In this sense, the country could see the end of its historical eight consecutive years with export finance capacity, something that had not happened since the time of developmentalism. Since then, frequent commercial deficits have always been resolved through devaluations or severe adjustment plans.

This explains why Spain has accumulated a huge net external debt (international investment position) by the end of 2019, equivalent to 921 billion euros, which represents 74% of the GDP. That is, 6% less than the previous year. This improvement is due to a better performance of the export industry, which is now at risk due to the collapse of the tourist balance, making it a vulnerable factor to an external financial crisis.

The Bank of Spain itself draws attention to this fact in its annual report on the country’s BoP and recalls that the future evolution of tourism is conditioned by two factors.

On the one hand, due to the “rate of lift of travel restrictions”, and, on the other, due to the risk perception that tourists may have of the pandemic, which could lead “to the adoption of measures of voluntary social distancing by potential tourists “. In other words, the Bank of Spain is doubtful about the country’s ability to regain tourists, especially when other countries that compete with Spain in the sun-and-beach category, such as Greece or Portugal, are showing better health records.

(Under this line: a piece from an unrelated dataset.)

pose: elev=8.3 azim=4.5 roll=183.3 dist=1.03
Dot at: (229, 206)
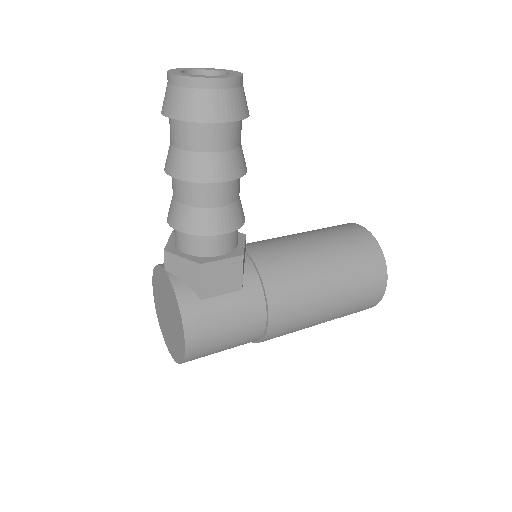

It should also be noted that 83.7 million tourists arrived in Spain last year, and while there is a certain degree of stagnation (a 1.1% increase compared to the previous year), revenues grew threefold (3.2 %), basically by travelers from non-EU countries. In addition, 40 of the 83 million tourists who visited Spain last year were from the United Kingdom (18 million), France and Germany (11 million each). Therefore, Spain is highly dependent on these countries, which have also been heavily affected by the pandemic (less in the case of Germany).

Replacing these tourists by others of different nationalities is, in any case, not likely, since the following markets are made up of Nordic countries, which last year represented for Spain slightly over 5.5 million travelers according to the tourist movement survey.

For Spain, the season between June and September is crucial. Of the almost 84 million arrivals of 2019, over 38 million crossed the border in the middle months of the year, when, unfortunately, the pandemic will still be an issue. Some experts believe that this is the reason why the Spanish government, aware of the impact this has on the economy, decided to accelerate the different phases of the de-escalation plan.

The announcement is not a surprise when taking into account that tourism (in terms of GDP and including GNP) generated 147,946 million euros in 2018, which represents 12.3% of the GDP. As for employment, tourism, directly and indirectly, employs 2.62 million people; in other words, 12.7% of Spain’s total population of employees.